He excelled at doing things quickly and cheaply.   His most stunningly Cost-effective stroke was building his first original design, 28 ft Venus, from the timbers of a 70 year-old church that was to be torn down.  Paul offered to dispose of the lumber and the deal was struck—the minister saw a pile of used wood, old, with nail holes from the preceding century.  Paul saw that it was all old growth Florida pitch pine cut from trees that had grown for centuries in the virgin forests before they were felled.

There are no more 300-year-old pitch pine trees.  A more impervious material for a boat is hard to find at any price.  Suffused with pitch, the wood is proof against rot, marine worms, rust, termites, or water
logging.

As far as Paul was concerned, 70 years in a church had properly seasoned his lumber. He borrowed a truck, rented a sawmill for a night, and by dawn had cut up all the frames, strips and timbers he needed. He worked dawn to dusk building the hull in a girl friend’s back yard, salvaged bronze hardware from wrecks, and sewed his own sails at night, all of which inspired admiring onlookers to donate spare hose, a coil of line, a length of chain and old tools that were collecting dust in an attic.  He claimed he spent just over a grand in cash by the time she was launched.  Paul did exaggerate, and mightily, but still…it was a remarkable achievement performed on relatively no funds.
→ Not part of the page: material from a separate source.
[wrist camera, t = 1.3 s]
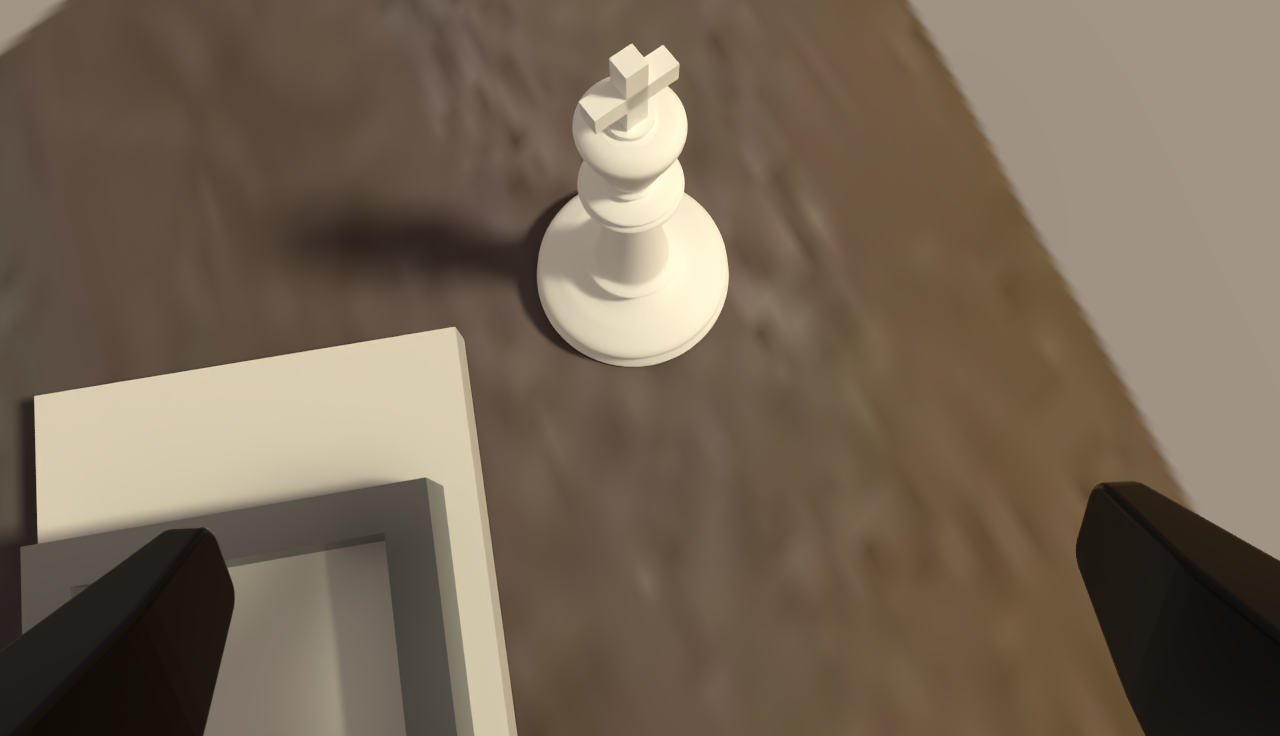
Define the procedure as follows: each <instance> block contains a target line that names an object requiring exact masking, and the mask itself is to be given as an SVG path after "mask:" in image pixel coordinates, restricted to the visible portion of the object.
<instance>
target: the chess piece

Paul substituted prodigious energy, skill and charm for money.

Although she was the same length on deck (28 ft.) as my Venceremos, Little Venus had twice the room below, sailed as well off the wind, and looked a lot saltier.   Paul put her to her work, sailing her all over the North Atlantic.  He would spend winters in the West Indies, summers in England and stop at places like the Bahamas, Florida, Bermuda, Galicia, Madeira, the Canaries en route.  She proved herself in rough weather, Paul telling about meeting hurricane force winds in a tight low several days south of the Canaries on one trip and having to heave to for two weeks straight during another.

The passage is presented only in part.